本研究は宇宙科学研究所超高速衝突実験施設の共同利用により行いました.

参考文献
[1] Chappaz, L., et al., 2013. Transfer of impact ejecta material from the surface of Mars to Phobos and Deimos. Astrobiology 13, 963-980.
[2] Melosh, H.J., 1984. Impact Ejection, Spallation, and the Origin of Meteorites. Icarus 59, 234-260.
[3] Shuvalov, V.V., 2002. Displacement of target material due to impact. In: Proc. Lunar Planet. Sci. Conf. 33rd. Abstract 1259.

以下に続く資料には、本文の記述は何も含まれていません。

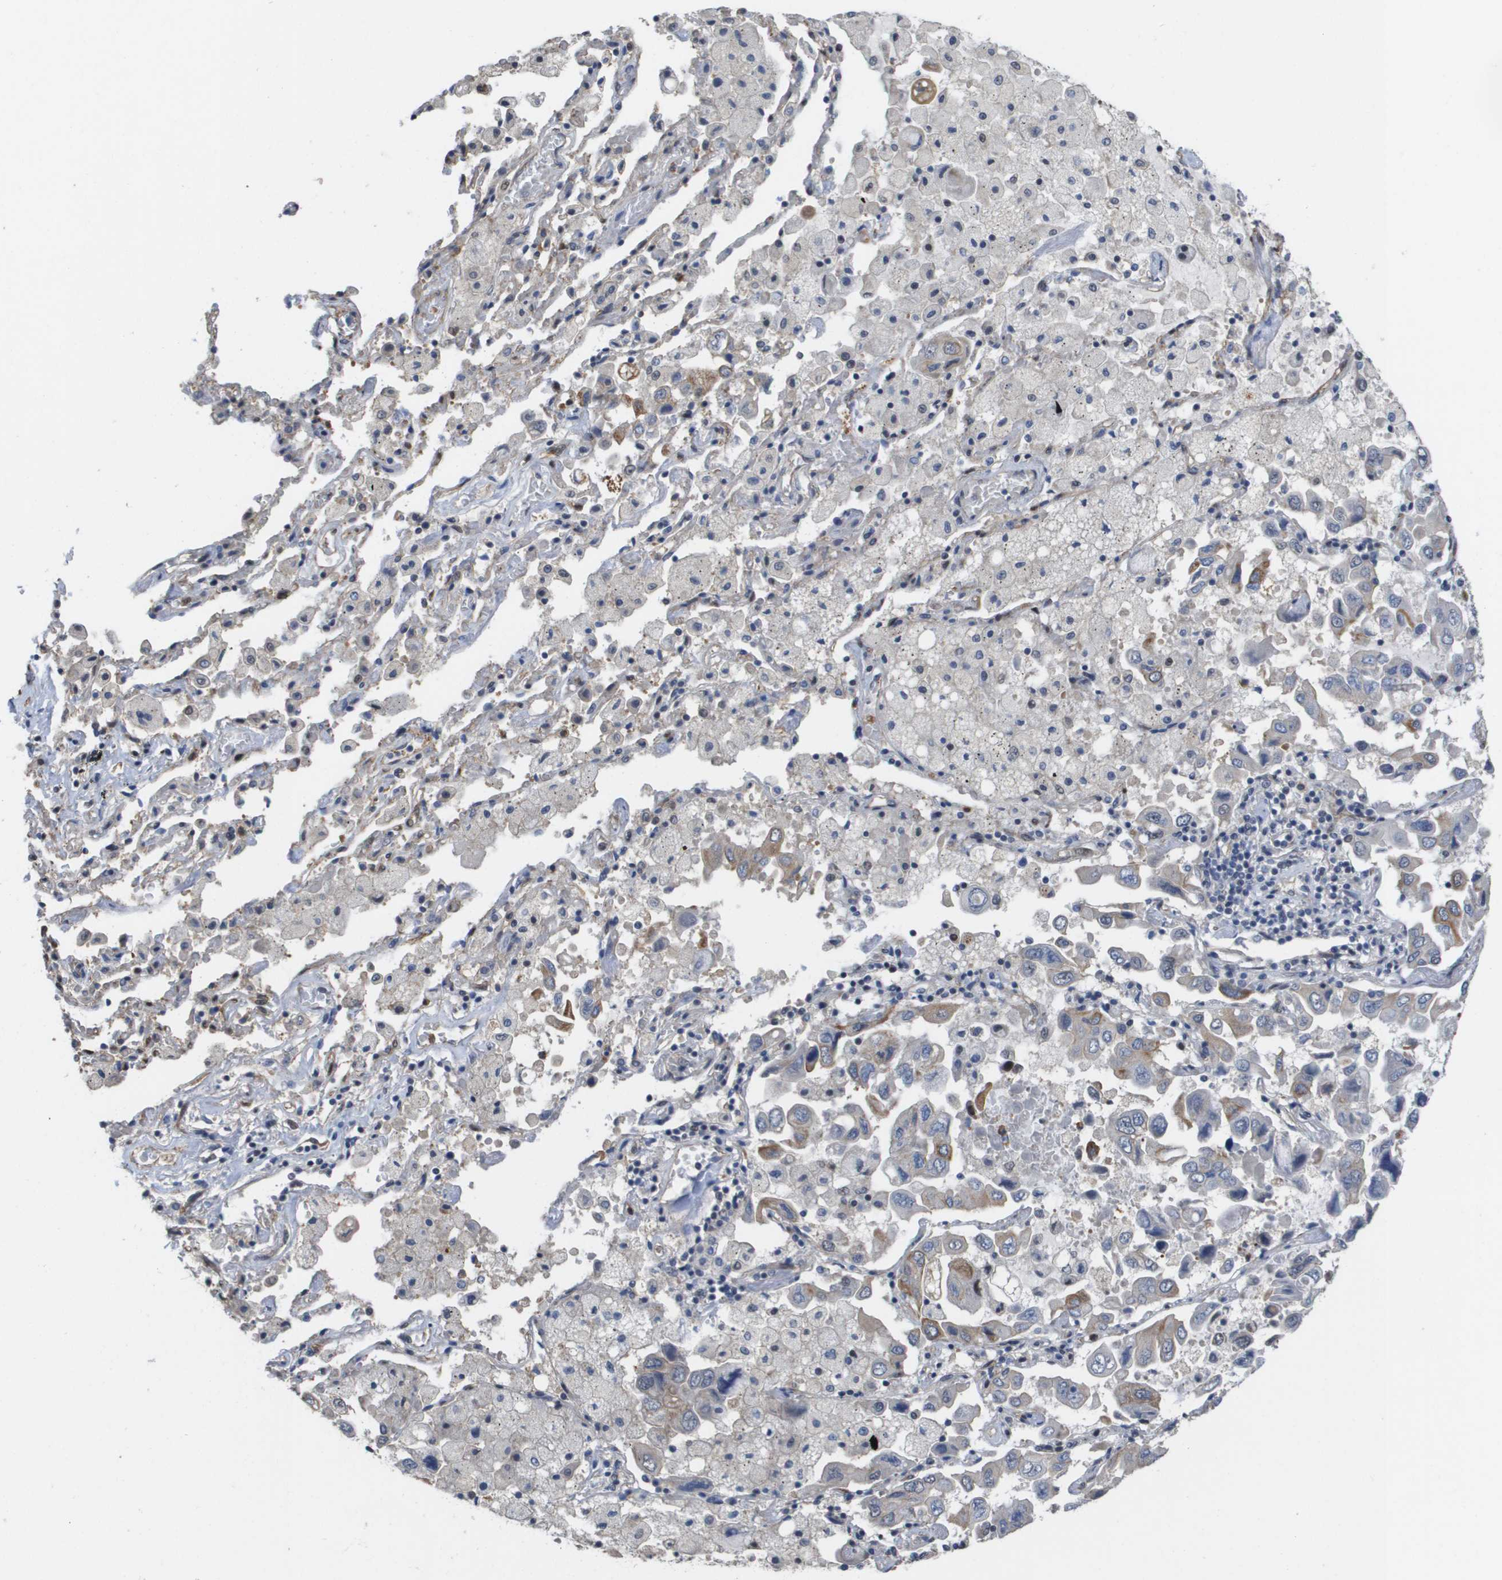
{"staining": {"intensity": "negative", "quantity": "none", "location": "none"}, "tissue": "lung cancer", "cell_type": "Tumor cells", "image_type": "cancer", "snomed": [{"axis": "morphology", "description": "Adenocarcinoma, NOS"}, {"axis": "topography", "description": "Lung"}], "caption": "Lung adenocarcinoma was stained to show a protein in brown. There is no significant staining in tumor cells. The staining is performed using DAB (3,3'-diaminobenzidine) brown chromogen with nuclei counter-stained in using hematoxylin.", "gene": "RNF112", "patient": {"sex": "male", "age": 64}}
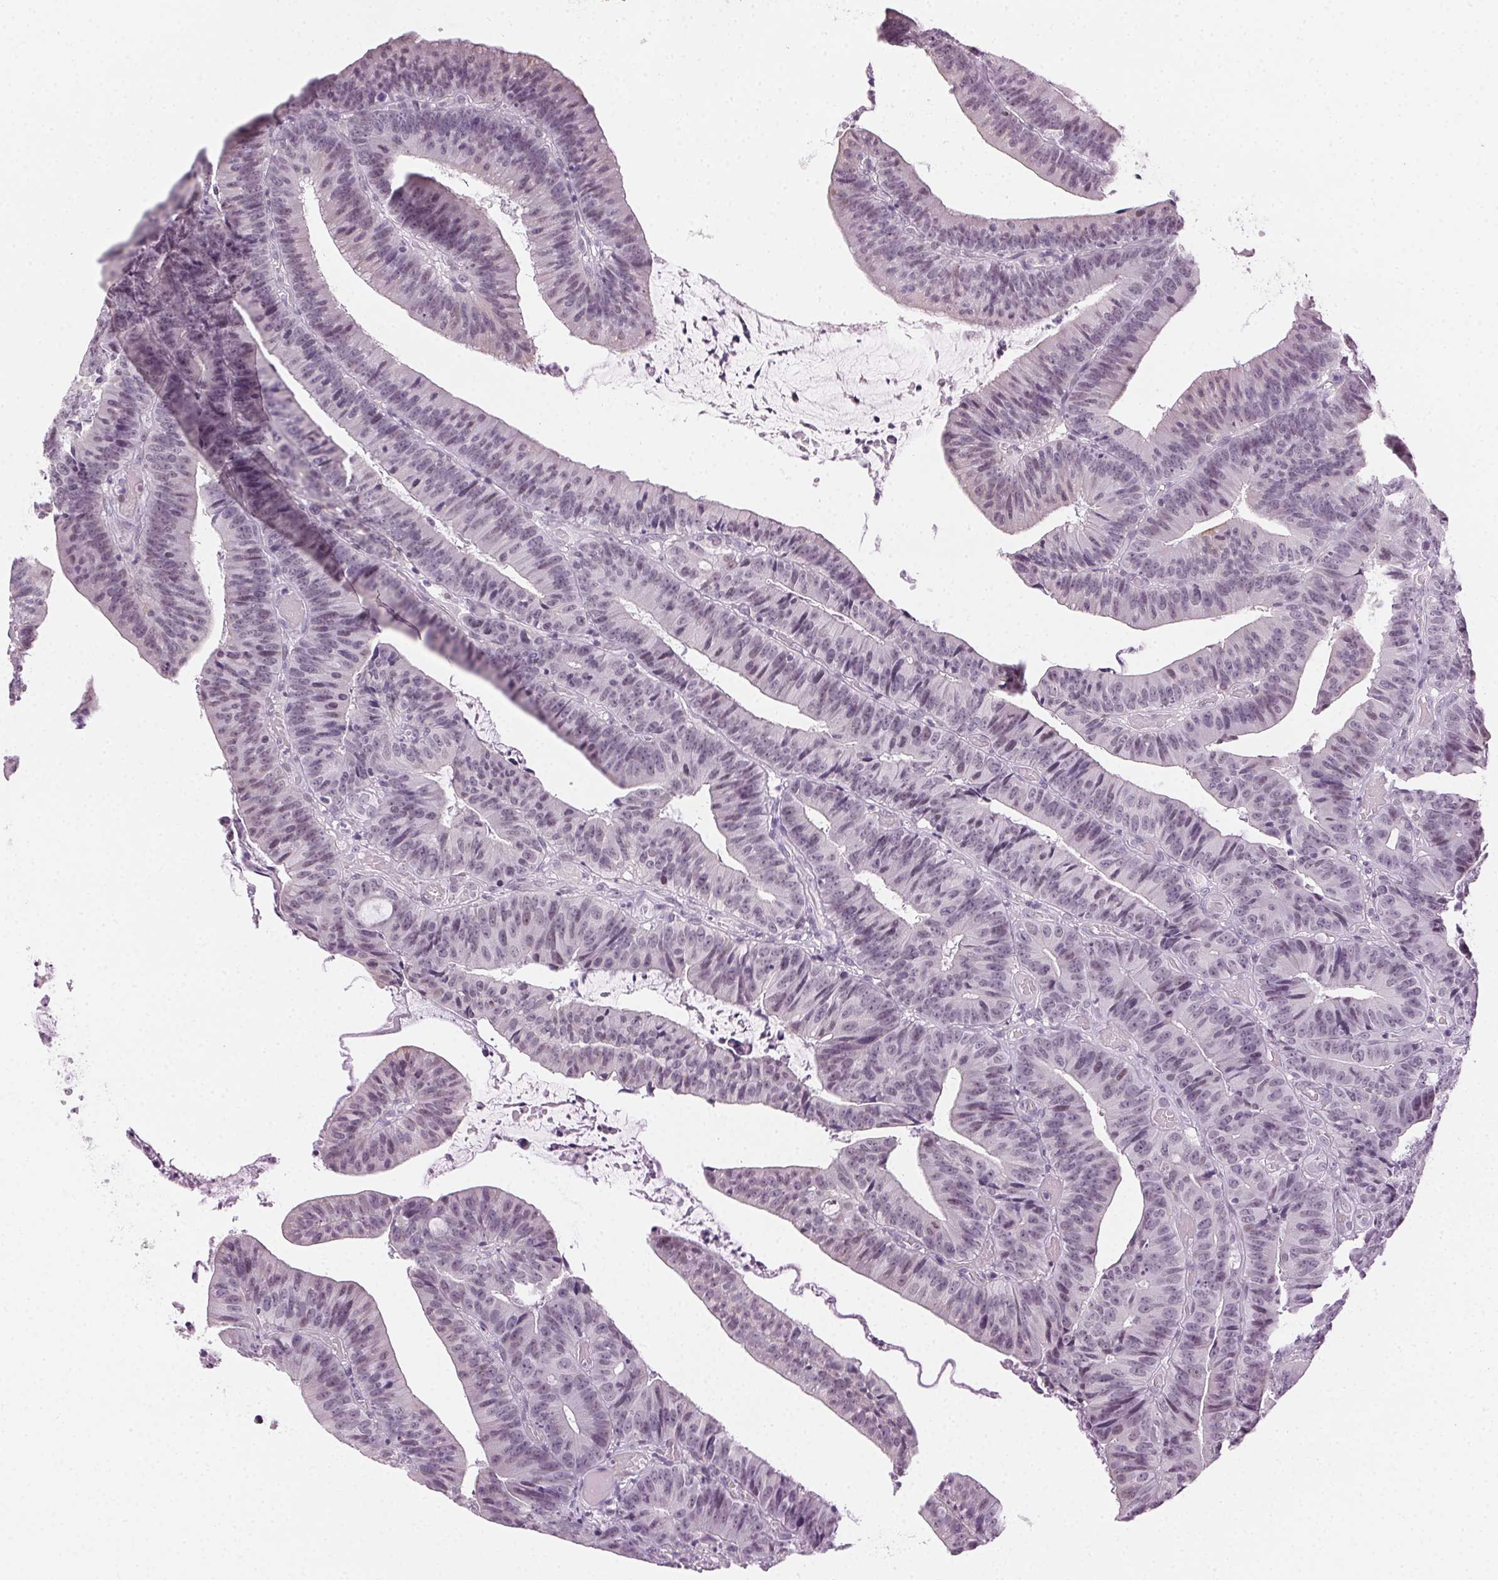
{"staining": {"intensity": "weak", "quantity": "<25%", "location": "cytoplasmic/membranous"}, "tissue": "colorectal cancer", "cell_type": "Tumor cells", "image_type": "cancer", "snomed": [{"axis": "morphology", "description": "Adenocarcinoma, NOS"}, {"axis": "topography", "description": "Colon"}], "caption": "A micrograph of human adenocarcinoma (colorectal) is negative for staining in tumor cells.", "gene": "AIF1L", "patient": {"sex": "female", "age": 78}}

[4] Hirase, Y., Nakamura, A., Michikami, T., 2004. Ejecta size-velocity relation derived from the distribution of the secondary craters of kilometer-sized craters on Mars. Planet. Space. Sci. 52, 1103-1108.
[5] Nakamura, A., Fujiwara, A., Kadono, T., 1994. Velocity of finer fragments from impact. Planet. Space. Sci. 42, 1043-1052.